• Collected data
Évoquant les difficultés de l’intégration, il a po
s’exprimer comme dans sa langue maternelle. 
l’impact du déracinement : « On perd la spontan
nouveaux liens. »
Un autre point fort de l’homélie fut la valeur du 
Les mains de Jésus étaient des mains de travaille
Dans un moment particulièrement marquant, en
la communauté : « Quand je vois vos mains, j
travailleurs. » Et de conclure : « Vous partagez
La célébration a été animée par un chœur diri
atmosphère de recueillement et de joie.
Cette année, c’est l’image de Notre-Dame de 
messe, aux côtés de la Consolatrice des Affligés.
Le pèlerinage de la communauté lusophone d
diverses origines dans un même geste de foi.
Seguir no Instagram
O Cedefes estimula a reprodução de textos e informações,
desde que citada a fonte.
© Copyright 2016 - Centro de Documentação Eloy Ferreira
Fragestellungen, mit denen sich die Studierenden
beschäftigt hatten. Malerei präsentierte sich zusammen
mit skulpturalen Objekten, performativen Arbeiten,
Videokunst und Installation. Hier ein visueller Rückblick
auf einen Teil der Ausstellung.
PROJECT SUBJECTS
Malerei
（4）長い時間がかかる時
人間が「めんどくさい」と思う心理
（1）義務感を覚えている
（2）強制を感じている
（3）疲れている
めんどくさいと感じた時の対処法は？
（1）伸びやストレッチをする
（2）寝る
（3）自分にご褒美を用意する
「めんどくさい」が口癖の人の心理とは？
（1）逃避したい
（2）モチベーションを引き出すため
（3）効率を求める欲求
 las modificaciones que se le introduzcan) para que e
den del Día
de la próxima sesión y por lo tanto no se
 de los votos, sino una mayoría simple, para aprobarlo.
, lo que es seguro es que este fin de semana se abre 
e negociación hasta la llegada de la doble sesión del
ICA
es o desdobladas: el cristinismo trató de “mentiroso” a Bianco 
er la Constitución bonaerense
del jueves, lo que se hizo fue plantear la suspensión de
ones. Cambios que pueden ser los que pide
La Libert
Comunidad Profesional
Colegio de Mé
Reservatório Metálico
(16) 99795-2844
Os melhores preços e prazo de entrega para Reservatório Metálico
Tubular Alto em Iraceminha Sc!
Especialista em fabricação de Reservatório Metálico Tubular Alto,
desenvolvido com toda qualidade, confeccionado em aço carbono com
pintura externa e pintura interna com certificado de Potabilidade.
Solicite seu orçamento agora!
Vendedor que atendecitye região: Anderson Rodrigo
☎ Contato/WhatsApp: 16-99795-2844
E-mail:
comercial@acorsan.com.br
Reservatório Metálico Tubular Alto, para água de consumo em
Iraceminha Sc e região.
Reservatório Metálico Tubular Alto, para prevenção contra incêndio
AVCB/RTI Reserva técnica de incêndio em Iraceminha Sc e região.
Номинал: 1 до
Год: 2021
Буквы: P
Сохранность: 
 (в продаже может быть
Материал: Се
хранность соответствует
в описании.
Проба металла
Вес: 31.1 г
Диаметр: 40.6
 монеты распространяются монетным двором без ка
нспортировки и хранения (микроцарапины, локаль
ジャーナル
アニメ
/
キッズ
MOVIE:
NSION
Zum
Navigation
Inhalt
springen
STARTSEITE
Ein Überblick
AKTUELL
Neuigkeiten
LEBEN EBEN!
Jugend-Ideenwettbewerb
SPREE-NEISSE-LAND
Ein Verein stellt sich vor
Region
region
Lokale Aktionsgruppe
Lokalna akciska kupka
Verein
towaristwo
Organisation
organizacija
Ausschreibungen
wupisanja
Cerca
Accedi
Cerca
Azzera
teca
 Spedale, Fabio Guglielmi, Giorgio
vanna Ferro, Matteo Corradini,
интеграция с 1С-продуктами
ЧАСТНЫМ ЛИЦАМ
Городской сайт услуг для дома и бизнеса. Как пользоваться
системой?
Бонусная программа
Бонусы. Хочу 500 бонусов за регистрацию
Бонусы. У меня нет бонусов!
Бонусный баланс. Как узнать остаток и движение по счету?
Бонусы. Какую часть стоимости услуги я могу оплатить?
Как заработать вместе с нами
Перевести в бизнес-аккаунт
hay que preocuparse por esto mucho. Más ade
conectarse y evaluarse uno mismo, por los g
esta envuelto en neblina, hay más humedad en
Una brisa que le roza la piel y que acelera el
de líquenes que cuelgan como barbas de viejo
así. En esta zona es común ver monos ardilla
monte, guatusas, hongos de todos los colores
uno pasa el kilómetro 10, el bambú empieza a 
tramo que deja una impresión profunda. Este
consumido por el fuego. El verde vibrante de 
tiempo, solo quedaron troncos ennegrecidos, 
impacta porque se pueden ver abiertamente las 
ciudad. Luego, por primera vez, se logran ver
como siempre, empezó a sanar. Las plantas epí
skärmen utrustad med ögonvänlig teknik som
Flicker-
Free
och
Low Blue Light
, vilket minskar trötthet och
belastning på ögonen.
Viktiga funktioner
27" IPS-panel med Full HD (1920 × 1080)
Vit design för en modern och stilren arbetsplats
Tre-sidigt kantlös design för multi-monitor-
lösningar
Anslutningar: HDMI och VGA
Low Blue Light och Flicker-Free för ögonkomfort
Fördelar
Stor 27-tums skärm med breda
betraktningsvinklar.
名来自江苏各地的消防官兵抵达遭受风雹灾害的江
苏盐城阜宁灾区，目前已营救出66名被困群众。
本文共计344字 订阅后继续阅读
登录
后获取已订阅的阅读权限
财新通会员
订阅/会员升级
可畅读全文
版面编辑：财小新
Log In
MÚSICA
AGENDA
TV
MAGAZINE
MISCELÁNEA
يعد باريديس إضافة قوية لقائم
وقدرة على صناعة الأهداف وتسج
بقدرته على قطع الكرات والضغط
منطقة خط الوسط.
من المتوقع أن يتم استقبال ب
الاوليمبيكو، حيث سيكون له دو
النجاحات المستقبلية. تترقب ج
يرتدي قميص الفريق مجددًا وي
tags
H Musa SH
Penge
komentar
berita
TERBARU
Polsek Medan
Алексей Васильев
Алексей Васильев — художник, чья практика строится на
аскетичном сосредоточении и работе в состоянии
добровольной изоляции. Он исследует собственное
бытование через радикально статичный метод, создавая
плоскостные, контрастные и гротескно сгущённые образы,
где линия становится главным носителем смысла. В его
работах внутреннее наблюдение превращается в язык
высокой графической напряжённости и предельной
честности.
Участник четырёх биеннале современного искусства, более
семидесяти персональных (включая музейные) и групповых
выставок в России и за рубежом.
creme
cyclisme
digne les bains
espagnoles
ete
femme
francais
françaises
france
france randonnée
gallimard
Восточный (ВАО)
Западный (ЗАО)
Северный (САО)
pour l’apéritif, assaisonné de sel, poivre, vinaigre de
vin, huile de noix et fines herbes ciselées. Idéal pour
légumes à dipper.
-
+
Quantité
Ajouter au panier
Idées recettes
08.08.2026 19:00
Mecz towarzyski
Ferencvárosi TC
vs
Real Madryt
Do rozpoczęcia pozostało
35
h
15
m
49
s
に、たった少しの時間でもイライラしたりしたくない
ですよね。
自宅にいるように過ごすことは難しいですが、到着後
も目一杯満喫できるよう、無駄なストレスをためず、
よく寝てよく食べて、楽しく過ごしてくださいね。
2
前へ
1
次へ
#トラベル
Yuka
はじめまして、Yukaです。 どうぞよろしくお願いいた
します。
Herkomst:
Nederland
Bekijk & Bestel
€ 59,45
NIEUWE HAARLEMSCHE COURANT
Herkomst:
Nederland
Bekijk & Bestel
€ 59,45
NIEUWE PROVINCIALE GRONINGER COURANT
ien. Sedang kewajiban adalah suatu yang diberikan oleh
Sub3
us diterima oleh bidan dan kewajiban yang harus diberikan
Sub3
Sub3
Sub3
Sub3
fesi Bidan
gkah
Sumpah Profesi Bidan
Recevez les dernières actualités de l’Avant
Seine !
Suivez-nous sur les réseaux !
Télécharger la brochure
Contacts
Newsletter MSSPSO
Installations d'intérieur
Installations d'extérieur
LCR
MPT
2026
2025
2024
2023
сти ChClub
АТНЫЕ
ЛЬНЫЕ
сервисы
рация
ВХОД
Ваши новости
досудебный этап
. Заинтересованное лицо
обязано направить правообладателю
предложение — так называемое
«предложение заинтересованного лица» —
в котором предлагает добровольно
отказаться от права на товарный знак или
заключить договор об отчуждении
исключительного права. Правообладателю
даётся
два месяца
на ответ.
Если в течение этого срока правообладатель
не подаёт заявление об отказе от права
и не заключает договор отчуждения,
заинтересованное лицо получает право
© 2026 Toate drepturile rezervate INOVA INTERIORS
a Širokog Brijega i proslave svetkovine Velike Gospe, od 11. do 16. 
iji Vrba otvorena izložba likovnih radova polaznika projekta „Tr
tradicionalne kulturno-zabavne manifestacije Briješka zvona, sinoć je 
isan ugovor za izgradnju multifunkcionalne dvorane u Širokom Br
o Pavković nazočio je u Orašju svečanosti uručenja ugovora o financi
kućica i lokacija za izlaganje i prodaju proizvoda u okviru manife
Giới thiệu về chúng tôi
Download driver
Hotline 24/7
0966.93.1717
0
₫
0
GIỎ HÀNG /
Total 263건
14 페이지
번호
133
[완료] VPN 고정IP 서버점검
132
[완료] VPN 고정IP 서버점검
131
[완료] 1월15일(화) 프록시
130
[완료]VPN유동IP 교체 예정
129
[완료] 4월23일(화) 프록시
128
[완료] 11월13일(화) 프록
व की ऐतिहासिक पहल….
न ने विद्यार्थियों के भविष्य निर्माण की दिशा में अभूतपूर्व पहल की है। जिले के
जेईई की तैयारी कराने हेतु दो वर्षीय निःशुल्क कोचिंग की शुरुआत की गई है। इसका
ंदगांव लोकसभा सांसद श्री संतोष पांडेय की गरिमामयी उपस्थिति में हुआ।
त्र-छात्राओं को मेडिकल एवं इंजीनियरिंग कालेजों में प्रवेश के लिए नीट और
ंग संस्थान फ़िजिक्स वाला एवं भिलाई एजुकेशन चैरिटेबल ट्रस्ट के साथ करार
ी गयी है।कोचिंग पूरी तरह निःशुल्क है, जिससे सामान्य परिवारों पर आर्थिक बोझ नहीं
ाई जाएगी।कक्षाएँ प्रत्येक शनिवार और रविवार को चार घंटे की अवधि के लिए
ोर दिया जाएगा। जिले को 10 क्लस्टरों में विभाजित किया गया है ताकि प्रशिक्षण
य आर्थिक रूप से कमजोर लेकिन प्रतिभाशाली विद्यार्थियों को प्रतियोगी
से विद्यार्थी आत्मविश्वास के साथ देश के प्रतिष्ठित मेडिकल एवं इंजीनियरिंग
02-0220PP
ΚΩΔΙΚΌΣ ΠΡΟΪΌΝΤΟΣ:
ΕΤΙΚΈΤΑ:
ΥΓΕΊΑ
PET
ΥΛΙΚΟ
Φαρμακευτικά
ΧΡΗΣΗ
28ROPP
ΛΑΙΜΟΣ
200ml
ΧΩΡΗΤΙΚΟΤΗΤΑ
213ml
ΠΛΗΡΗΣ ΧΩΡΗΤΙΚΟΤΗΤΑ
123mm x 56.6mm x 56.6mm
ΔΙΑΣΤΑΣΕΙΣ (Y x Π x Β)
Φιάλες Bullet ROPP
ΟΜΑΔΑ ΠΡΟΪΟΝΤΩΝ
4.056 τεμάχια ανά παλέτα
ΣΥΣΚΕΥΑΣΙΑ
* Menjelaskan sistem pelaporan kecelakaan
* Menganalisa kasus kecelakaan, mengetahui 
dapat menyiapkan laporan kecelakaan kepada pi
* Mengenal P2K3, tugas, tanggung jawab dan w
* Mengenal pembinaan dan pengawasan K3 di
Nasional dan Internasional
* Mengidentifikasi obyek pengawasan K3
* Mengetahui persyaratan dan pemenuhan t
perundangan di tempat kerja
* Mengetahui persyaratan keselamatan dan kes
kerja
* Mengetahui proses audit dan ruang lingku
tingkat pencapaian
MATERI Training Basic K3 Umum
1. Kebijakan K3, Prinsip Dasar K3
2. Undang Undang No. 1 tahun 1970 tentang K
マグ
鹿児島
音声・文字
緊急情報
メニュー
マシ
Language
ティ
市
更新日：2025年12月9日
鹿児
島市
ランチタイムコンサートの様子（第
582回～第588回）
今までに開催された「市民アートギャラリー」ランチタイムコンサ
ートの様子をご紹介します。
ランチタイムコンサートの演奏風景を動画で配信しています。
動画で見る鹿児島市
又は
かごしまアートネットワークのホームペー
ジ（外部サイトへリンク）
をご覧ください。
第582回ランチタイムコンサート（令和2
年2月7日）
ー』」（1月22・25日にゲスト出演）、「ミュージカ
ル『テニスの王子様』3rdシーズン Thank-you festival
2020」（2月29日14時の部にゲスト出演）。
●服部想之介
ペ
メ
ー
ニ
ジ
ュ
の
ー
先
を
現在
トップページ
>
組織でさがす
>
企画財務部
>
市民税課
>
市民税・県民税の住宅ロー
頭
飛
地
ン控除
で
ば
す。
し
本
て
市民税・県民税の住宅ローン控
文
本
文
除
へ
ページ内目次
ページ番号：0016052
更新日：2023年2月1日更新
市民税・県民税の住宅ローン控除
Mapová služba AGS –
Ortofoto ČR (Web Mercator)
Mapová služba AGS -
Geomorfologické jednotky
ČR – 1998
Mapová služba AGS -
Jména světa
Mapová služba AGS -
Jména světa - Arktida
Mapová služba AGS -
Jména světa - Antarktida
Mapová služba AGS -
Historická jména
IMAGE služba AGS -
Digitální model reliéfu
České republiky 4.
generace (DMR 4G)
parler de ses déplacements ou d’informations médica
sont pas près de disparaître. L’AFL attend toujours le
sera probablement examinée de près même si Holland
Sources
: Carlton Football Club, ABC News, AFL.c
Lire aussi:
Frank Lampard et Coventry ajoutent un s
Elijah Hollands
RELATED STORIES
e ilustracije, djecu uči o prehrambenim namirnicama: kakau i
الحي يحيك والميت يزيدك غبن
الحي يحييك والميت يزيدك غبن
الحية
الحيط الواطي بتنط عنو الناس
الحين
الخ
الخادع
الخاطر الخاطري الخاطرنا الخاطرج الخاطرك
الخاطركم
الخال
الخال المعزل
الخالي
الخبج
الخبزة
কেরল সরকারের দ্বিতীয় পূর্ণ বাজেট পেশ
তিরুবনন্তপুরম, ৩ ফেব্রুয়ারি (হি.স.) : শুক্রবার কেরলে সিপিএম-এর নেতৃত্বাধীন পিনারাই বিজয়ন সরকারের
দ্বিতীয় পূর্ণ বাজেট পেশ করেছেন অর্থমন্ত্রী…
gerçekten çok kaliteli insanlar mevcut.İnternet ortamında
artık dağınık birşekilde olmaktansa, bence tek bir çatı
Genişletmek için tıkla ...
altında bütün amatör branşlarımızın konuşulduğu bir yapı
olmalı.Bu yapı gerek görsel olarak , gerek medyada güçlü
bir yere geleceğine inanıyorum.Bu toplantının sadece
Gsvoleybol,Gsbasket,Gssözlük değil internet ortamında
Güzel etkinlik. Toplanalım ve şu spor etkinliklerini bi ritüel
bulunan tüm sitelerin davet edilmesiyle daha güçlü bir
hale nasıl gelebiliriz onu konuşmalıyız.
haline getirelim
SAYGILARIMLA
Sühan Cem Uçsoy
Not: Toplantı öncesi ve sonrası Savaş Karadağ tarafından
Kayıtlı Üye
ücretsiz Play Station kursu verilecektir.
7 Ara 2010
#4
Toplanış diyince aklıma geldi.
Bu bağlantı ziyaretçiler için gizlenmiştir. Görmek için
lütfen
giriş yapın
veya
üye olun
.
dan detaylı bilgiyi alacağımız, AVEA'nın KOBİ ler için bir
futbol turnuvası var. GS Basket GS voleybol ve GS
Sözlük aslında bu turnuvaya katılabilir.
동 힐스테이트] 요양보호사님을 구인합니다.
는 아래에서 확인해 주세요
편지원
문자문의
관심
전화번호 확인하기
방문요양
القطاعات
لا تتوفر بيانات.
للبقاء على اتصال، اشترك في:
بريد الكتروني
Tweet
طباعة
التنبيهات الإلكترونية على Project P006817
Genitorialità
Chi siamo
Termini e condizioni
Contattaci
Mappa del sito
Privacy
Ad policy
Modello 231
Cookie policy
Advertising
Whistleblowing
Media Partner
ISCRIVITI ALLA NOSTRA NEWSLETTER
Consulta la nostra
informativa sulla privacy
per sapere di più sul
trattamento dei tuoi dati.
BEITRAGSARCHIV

• TASK DIRECTIONS
Copy the lines from the start of the records through the line holding "es o desdobladas: el", inclusive, reproducing each one without any change.

• SOLUTION TO THE PROBLEM
Évoquant les difficultés de l’intégration, il a po
s’exprimer comme dans sa langue maternelle. 
l’impact du déracinement : « On perd la spontan
nouveaux liens. »
Un autre point fort de l’homélie fut la valeur du 
Les mains de Jésus étaient des mains de travaille
Dans un moment particulièrement marquant, en
la communauté : « Quand je vois vos mains, j
travailleurs. » Et de conclure : « Vous partagez
La célébration a été animée par un chœur diri
atmosphère de recueillement et de joie.
Cette année, c’est l’image de Notre-Dame de 
messe, aux côtés de la Consolatrice des Affligés.
Le pèlerinage de la communauté lusophone d
diverses origines dans un même geste de foi.
Seguir no Instagram
O Cedefes estimula a reprodução de textos e informações,
desde que citada a fonte.
© Copyright 2016 - Centro de Documentação Eloy Ferreira
Fragestellungen, mit denen sich die Studierenden
beschäftigt hatten. Malerei präsentierte sich zusammen
mit skulpturalen Objekten, performativen Arbeiten,
Videokunst und Installation. Hier ein visueller Rückblick
auf einen Teil der Ausstellung.
PROJECT SUBJECTS
Malerei
（4）長い時間がかかる時
人間が「めんどくさい」と思う心理
（1）義務感を覚えている
（2）強制を感じている
（3）疲れている
めんどくさいと感じた時の対処法は？
（1）伸びやストレッチをする
（2）寝る
（3）自分にご褒美を用意する
「めんどくさい」が口癖の人の心理とは？
（1）逃避したい
（2）モチベーションを引き出すため
（3）効率を求める欲求
 las modificaciones que se le introduzcan) para que e
den del Día
de la próxima sesión y por lo tanto no se
 de los votos, sino una mayoría simple, para aprobarlo.
, lo que es seguro es que este fin de semana se abre 
e negociación hasta la llegada de la doble sesión del
ICA
es o desdobladas: el cristinismo trató de “mentiroso” a Bianco 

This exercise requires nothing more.